Former Mississippi Gov. Haley Barbour joined Democratic Party rising star San Antonio Mayor Julian Castro in Austin, Texas, this week to call for amnesty.
“It’s not dead,” Barbour said of amnesty efforts in the U.S. Congress, according to the Texas Tribune. “Work is being done on this. I can’t look you in the eye and say I know it’s going to succeed, but there is clearly a path to success.”
Barbour argued that amnesty would be good for the country and the only reason why Republicans are not supporting it is because it is politically dangerous for them to do so.
“What the Republicans need to do is not worry about the politics,” he said. “They need to do what’s good policy for the country.”
Barbour appeared side-by-side with Castro at the Civil Rights Summit in Austin. Castro said that when the GOP primaries in the House are over, it may get easier for Republicans under the leadership of Speaker John Boehner and Majority Leader Eric Cantor to grant amnesty to illegal aliens. “That may make it easier,” Castro said of the passing of the primaries.
Barbour’s decision to appear in public with a Democrat pushing for amnesty comes as one of his top allies in Congress, incumbent Sen. Thad Cochran (R-MS), is struggling against surging primary challenger conservative state Sen. Chris McDaniel. Barbour himself, and most of his family members and other allies, are working overtime in Mississippi to try to the six-term Cochran, who is seeking a seventh term.
Despite claims from Cochran’s re-election campaign that he has always voted against amnesty, a fact check from Breitbart News found Cochran has made several votes that favored amnesty for illegal aliens.
McDaniel is strongly against amnesty, having said numerous times in interviews including with Breitbart News that he opposes amnesty.
A spokesman for Cochran has not responded when asked whether the senator agrees with Barbour’s comments in Texas in favor of amnesty.
Barbour’s comments also come as another former GOP governor, Jeb Bush of Florida, politically tumbled this past weekend when he said illegal aliens crossing the border were partaking in an “act of love.” Barbour and Bush appeared together in June 2013, as the Senate was debating the “Gang of Eight” immigration bill, to cheer for its passage and for action on the bill in the House.

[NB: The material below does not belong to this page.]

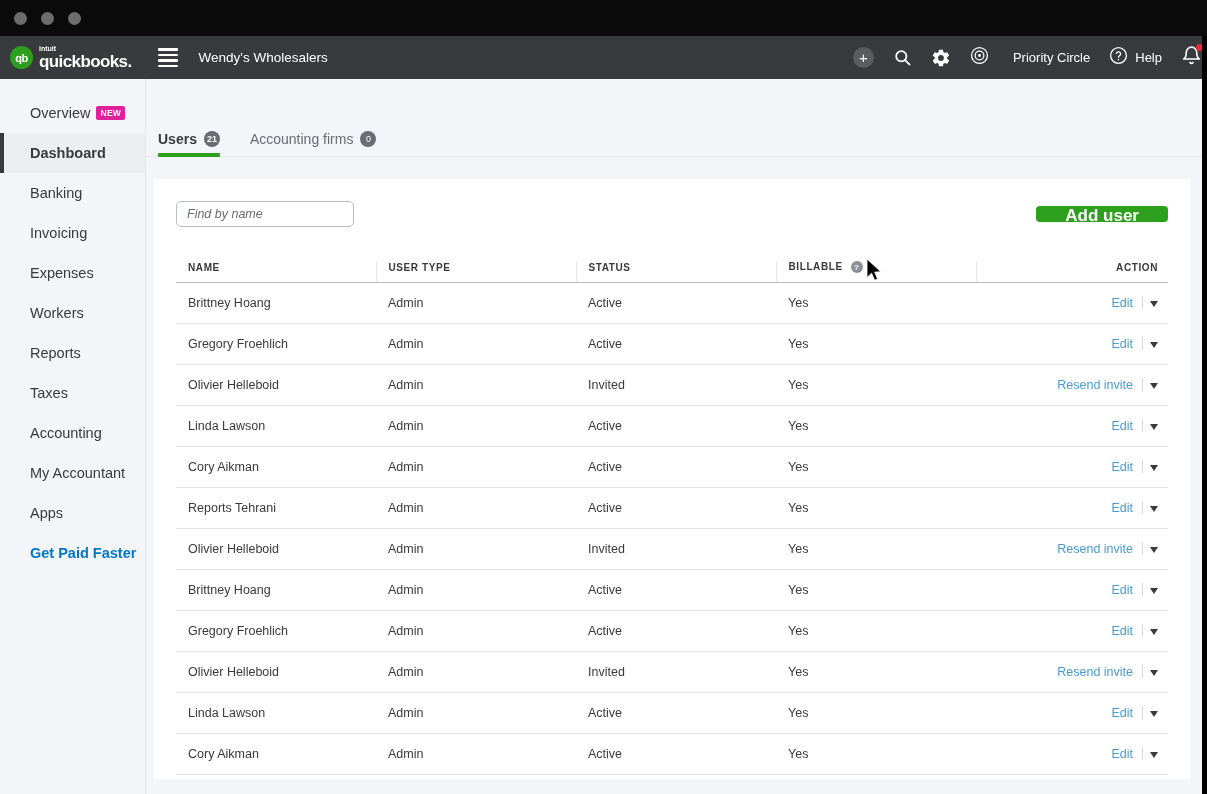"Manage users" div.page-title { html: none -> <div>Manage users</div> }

“I think it’s a good start, the fact that it’s bipartisan and they’ve worked hard on it,” Barbour said of the Gang of Eight bill during that appearance with Bush at an event hosted by the Bipartisan Policy Center. “I don’t think it will ultimately pass. I think the Senate is likely to amend it some. I think the–I would hope the House would pass a bill that certainly won’t be exactly the same. It may be quite different in some ways from the Senate bill.
“Whether they pass several small bill and engross them through conference, or whether they decide to pass one big bill, which I think is unlikely in the House, then I think we’ll go to conference with two bills that will have some substantial differences that’ll have to be worked out. That’s the way the process works. I am hopeful that in this Congress we will get a bill, that we will get an immigration reform law that we can put into effect immediately after passage.”